First question is already not correct by the expert. Afaik the value of the USD depends on the GDP / economic output of the country. Money -exchange- can be tied to the other person accepting your value token or not.
Here are two facts about the dollar that a lot of people don't know:
1. The Federal Reserve holds assets (mainly stocks and bonds) whose value exceeds the value of all the dollars that have been issued.
2. If they anticipate that inflation will be greater than their 2% target then they sell these assets in order to push the value of the dollar back up.
So even though the dollar isn't backed 1-to-1, it's value also isn't an arbitrary social decision like some people seem to think. It's being supported by assets with real value.
Of course many of the bonds owned by the Fed are US government bonds, and so the dollars value is partially dependent on the ability of the US's government to tax wealth from its citizens.
> 1. The Federal Reserve holds assets (mainly stocks and bonds) whose value exceeds the value of all the dollars that have been issued.
This is not true at all. The Fed does not hold equity (stock) and the Fed is also not the only entity that can create money. Lots of money is created by regular banks lending out deposits. This is called fractional reserve banking and until recently was the primary mechanism for money creation.
> Lots of money is created by regular banks lending out deposits
I was only counting Federal Reserve accounts and printed money as dollars. Dollar-denominated accounts at regular banks have value because of the assets held by those banks.
Good question. Here I meant it in opposition to the 'fake' kind of value that gold and bitcoin have, where people value them purely because other people value them. Of course gold and bitcoin do have real value in the sense that the market is willing to buy them for a certain price, but the social network effects that give them value are different from how the dollar obtains its value.
Thanks for this comment, so you got money exchange (I accept your value token) , the token itself, and it has got be backed for it have to have worth.
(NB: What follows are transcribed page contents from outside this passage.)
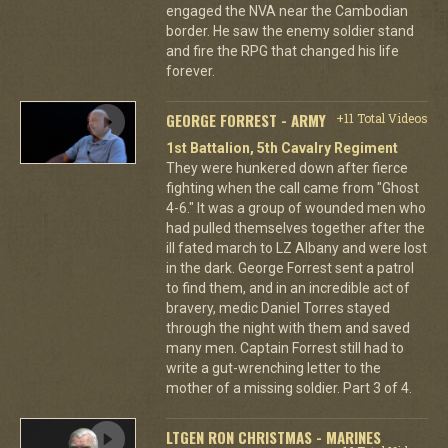
engaged the NVA near the Cambodian
border. He saw the enemy soldier stand
and fire the RPG that changed his life
forever.
GEORGE FORREST - ARMY
+11 Total Videos
1st Battalion, 5th Cavalry Regiment
They were hunkered down after fierce
fighting when the call came from "Ghost
4-6." It was a group of wounded men who
had pulled themselves together after the
ill fated march to LZ Albany and were lost
in the dark. George Forrest sent a patrol
to find them, and in an incredible act of
bravery, medic Daniel Torres stayed
through the night with them and saved
many men. Captain Forrest still had to
write a gut-wrenching letter to the
mother of a missing soldier. Part 3 of 4.
LTGEN RON CHRISTMAS - MARINES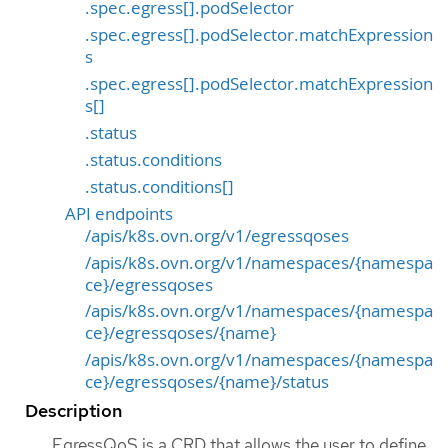
.spec.egress[].podSelector
.spec.egress[].podSelector.matchExpression
s
.spec.egress[].podSelector.matchExpression
s[]
.status
.status.conditions
.status.conditions[]
API endpoints
/apis/k8s.ovn.org/v1/egressqoses
/apis/k8s.ovn.org/v1/namespaces/{namespa
ce}/egressqoses
/apis/k8s.ovn.org/v1/namespaces/{namespa
ce}/egressqoses/{name}
/apis/k8s.ovn.org/v1/namespaces/{namespa
ce}/egressqoses/{name}/status
Description
EgressQoS is a CRD that allows the user to define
So I accept a dollar, but not a bottle cap. So the expert was wrong in that sense, that’s what I am trying to determine.
> And dollar denominated bonds as backing for the dollar are basically a short-circuit.
The difference between dollars and dollar-denominated bonds is the time delay. Suppose you issue 100 kineyCoins and give them to me, and we have a contract that I have to give them back to you in a year. Then those coins will have value to third parties, because they know that if they hold them then as the deadline approaches I will have to buy those kineyCoins back in exchange for whatever those third parties value.
> Afaik the value of the USD depends on the GDP / economic output of the country.
No. The GDP increases every time a USD transaction happens (e.g. you buy a cup of coffee with USD). And an American buying a cup of coffee definitely does not increase the value of the USD.
Ultimately, "value" is always a social construct. When currencies were backed by gold, you could say, well the currency value is its gold equivalent - but this only works because, apparently, gold has "value".
Otherwise, things have "value" because we can do things with them. Food and drink are probably the most immediate ones - we need them to survive.
Classic currencies have quite a lot of use too. They are universally-accepted, protected by governments (inflation concerns notwithstanding), tamper-protected, there are safe and easy ways to store and exchange it (bank accounts / transfers, cash, cheques), it is protected by the full might of the law against crime. In some countries more than in others of course. So it's a good universal medium of exchange, even if ultimately it is a social convention.
Crypto in general has some, but not all of the above properties. I now totally get that when you really can't trust your crony government to provide such a currency, they are a good alternative.
But ultimately all "value" is merely what someone will pay (exchange) for the thing.
Exactly why I mentioned monetary -exchange-, not backing. The value is backed by a countries GDP, which helps determine its value/worth. If I accept (exchange) a Dollar for a Euro, I know it is backed up by a certain economic output, status and its national banks. I think that’s a difference there?
It’s a bit different I think, you can’t explicitly exchange a dollar for a (tiny) fraction of US GDP. You can buy some product of it with it, but eg if US continues to grow at 2% per year, you can’t latch on to that.
By contrast, shares have this property, to some extent, because in the long run they either pay dividends, or are returned for capital. A share literally owns you a bit of the company’s economy. Give or take non voting shares, non dividend paying shares etc.
In a first approximation, what back the currency is that it's accepted to buy things that are denominated in Dollars.
But in a deeper sense, what back the currency is that it's the only currency accepted by the USA government to pay taxes and other liabilities (1).
If tomorrow, people decided they not want to use Dollars, they would still have to get Dollars in order to pay their taxes, that would grant demand for Dollars.
I kind of doubt it. Because China has the second largest GDP, and it is quite comparable to US. But Chinese Yuan is basically worthless outside of China. Almost all international trade, even when involving China, is done in USD.
So definitely there has to be some other factor apart from GDP which gives value to a currency.
But isn’t there a static exchange rate right between Yuan and USD according to economy inflation or GDP? Or proof of work for Bitcoin, so what backs bitclout?